ROMA VINCE A SASSUOLO

La Roma rinasce grazie a El Shaarawy

Una Roma che in emergenza e con dentro tutti i nuovi acquisti di gennaio parte molto bene, determinata ad ottenere il risultato in campo difficile come quello del Sassuolo.
Nel gioco dei giallorossi si vede la mano del tecnico, manovra più fluida e movimenti continui degli interpreti. La partenza positiva degli undici di Spalletti si concretizza all’11 quando Salah dopo un passaggio sulla corsa da parte di Pianjc sfoggia un tiro a giro sul palo opposto dove Consigli non può arrivare. Dopo una manciata di minuti sempre grazie ad un’ottima verticalizzazione in profondità El Shaarawy viene fermato fallosamente in area ma il direttore di gara non concede un rigore che sembrava netto. La roma gioca sicura e convinta dei suoi mezzi e al 30′ con Maicon dopo una spledida ripartenza dello stesso brasiliano e salah che chiude il triangolo in modo perfetto calcia al lato, veramente un’occasione che poteva portare i giallorossi sul doppio vantaggio.

Al 32′ sempre protagonista Maicon che dopo una bella azione in velocità mette El Shaarawy in condizioni di poter realizzare il suo secondo gol in due partite ma viene disturbato e Cannavaro e la palla finisce sul fondo. Al 35′ altra occasione sprecata dalla Roma e poi ormai al termine del primo tempo la Roma perde De Rossi per infortunio.
La ripresa parte con il Sassuolo determinato a pareggiare e la qualità del Sassuolo si vede, la squadra si Di Francesco si sveglia e inizia a giocare e la Roma, forse a causa di una progressivo calo fisico, gli ha concesso sempre più campo abbassando il baricentro e premettendo ai neroverdi di creare qualche palla gol creando scompiglio nella difesa della Roma. I giallorossi sfruttando la partenza a testa bassa dei neroverdi ha prodotto delle palle gol in particolar modo con Salah che al 10′ del secondo tempo spreca una ghiottissima palla gol.

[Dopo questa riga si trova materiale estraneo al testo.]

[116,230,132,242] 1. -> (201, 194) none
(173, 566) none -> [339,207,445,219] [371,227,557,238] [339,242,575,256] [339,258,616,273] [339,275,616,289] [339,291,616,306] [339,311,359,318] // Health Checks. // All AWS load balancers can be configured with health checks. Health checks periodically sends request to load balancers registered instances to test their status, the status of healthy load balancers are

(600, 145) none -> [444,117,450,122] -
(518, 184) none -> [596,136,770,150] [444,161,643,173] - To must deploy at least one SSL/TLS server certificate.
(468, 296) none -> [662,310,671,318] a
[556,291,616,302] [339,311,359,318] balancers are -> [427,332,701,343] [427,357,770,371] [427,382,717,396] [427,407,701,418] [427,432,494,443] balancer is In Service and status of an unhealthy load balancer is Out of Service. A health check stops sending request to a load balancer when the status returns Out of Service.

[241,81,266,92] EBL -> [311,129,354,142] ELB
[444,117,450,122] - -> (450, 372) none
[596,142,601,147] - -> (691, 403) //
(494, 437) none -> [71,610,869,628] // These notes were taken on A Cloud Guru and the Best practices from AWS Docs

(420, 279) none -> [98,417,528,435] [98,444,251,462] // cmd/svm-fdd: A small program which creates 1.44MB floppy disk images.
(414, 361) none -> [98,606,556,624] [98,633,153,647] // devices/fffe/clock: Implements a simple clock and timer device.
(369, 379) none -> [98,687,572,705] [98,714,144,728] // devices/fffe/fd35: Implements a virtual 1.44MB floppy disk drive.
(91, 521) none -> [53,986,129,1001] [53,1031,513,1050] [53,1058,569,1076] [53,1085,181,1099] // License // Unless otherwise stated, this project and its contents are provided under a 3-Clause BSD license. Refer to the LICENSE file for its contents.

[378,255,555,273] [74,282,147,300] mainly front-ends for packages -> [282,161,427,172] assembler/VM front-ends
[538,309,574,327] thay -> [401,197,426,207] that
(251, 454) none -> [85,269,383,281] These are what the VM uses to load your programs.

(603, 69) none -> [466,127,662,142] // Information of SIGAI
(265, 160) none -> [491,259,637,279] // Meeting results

La partita procede con la squadra di Spalletti che tenta di tenere la porta inviolata e la squadra di Di Francesco che cerca di agguantare il pari, mentre la partita sembrava avvicinarsi al termine tra affanni in area e tentativi di ripartenze da parte dei giallorossi arriva il presunto fallo di Nainggolan in area e l’arbitro concede un rigore al Sassuolo mostrando il rosso a Nainggolan per doppio giallo. Occasione da non sprecare anche perché correva il minuto 42 ma Berardi non è in giornata e spedisce la palla in curva dove ci sono i tifosi capitolini accordi in massa per spingere la squadra alla seconda vittoria consecutiva.

Quando ormai si aspetta solo il fischio finale di Calvarese arriva il raddoppio della Roma con una grande azione di Perotti che ruba palla al difensore del Sassuolo e con un finta salta Cannavaro e serve il faraone che anticipando il suo avversario mette dentro la palla del 2-0 (lo si potrebbe definire un gol di sabatini in quanto realizzato da i due giocatori che il ditettore sportivo a voluto nella rosa romanista). Una vittoria voluta, meritata e alla fine ottenuta dalla squadra di Spalletti che sembra in cresita sotto tutti i punti di vista. Nota divertente in un match già bello di suo quando al 25 del secondo tempo le telecamere inquadrano il capitano giallorosso Francesco Totti palpeggiare con un bambino del Sassuolo a bordo campo, ancora una volta il numero 10 romanista dimostra di essere un fuoriclasse dentro e fuori dal campo; chapeau al capitano e complimenti al bambino che non si è fatto travolgere dall’emozione del momento ed ha palleggiato in modo disinvolto.